[[ Page excerpt open ]]

Short comments on two dance pieces that I saw at the OCAT contemporary dance festival 2010. Both pieces were intensely personal responses to objective reality – here, objective reality in the sense of “can not be changed”, and personal response as “adapting to” and eventually “overcome by” said reality.

First, 朗诵 (recitation or reading) from 纸老虎喜剧工作室 (Paper Tiger Theatre Studio, 2010). Here, objective reality to the form of tests, descriptions from medical textbooks, lists, newspaper articles – printed matter that is taken to accurately represent reality. Direct Tian Gebing’s (田戈兵) response subjected five, young and amazingly fit young men to difficult motions that they repeated until the men were obviously exhausted. In one movement series, for example, the dancers stood at the back of the stage, back to the audience, arms and legs stretched into an X. While one or several read the text, one or several would bend from the knees backward until collapsing with a thud onto the floor. He / they then pushed themselves forward, leaving a wake of sweat. He / they abruptly jumped up. Returned to the back of the stage. Stood in the X position and began again. And yes, the thud was important. Most of the sound for the performance was thumping bodies. For over an hour. Through a rain storm. All the while the dancers clutched pages of text that they continuously read out loud. Until two pairs of dancers sat on two chairs, cradling the partner, who continued to read. Between, around, and behind the seated pairs, a lone dancer continued to dance.

[[ Page excerpt closed ]]
[[ Excerpted records open ]]

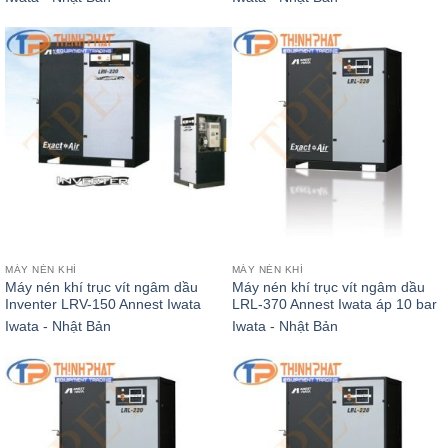
MÁY NÉN KHÍ
MÁY NÉN KHÍ
Máy nén khí trục vít ngâm dầu
Máy nén khí trục vít ngâm dầu
Inventer LRV-150 Annest Iwata
LRL-370 Annest Iwata áp 10 bar
Iwata - Nhật Bản
Iwata - Nhật Bản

[[ Excerpted records closed ]]

_Work task 1:_ List the kinds of printed matter that the dance festival comments give as the form objective reality takes in the first piece.
_Work task 2:_
Answer these from the dance festival comments:
(a) At which festival were the two pieces seen, and in what year?
(b) How many men danced in the first piece?
(c) For how long was the sound of the performance mostly thumping bodies?
_Work task 3:_ Carry on the dance festival comments from their last sentence.

_Written reply 1:_
- Tests
- Descriptions from medical textbooks
- Lists
- Newspaper articles

_Written reply 2:_
(a) The OCAT contemporary dance festival, 2010
(b) Five
(c) For over an hour

_Written reply 3:_
Second, 治疗 (medical treatment, 2008) from 生活舞蹈工作室 (Living Dance Studio). In this piece, objective reality was the suffering and eventual decay and death of the human body. Choreographer Wen Hui (文慧), Wu Wenguang (吴文光), several other studio members, and Shenzhen residents performed the experience of dying and growing old despite medical treatment. The spark for this piece was the last 12 days of a mother’s life. The piece began with a young girl playing with motorized shoes that hummed around the stage throughout the show. One by one, studio dancers and audience members came onstage and then painstakingly moved from the back of the stage to the front. While watching I felt caught somewhere between Noh and Waiting for Godot because dancers held contortions effortlessly, with the end result of relentless pessimism. Indeed, I felt distressed not only because performers used over an hour to move about 50 meters, but also because by the end of the show about 30 or so slow moving, contorted figures had overtaking the space where the one girl – and halfway through the piece it was clear she was the only young, healthy body onstage – continued to keep the motorized shoes moving.

Youth exhausted. Spent in industrial repetitions. Relentless pages of knowledge that never made the movement easier. A single girl. A slow, determined, frightening accretion of misshapen, yet still oozing forward bodies.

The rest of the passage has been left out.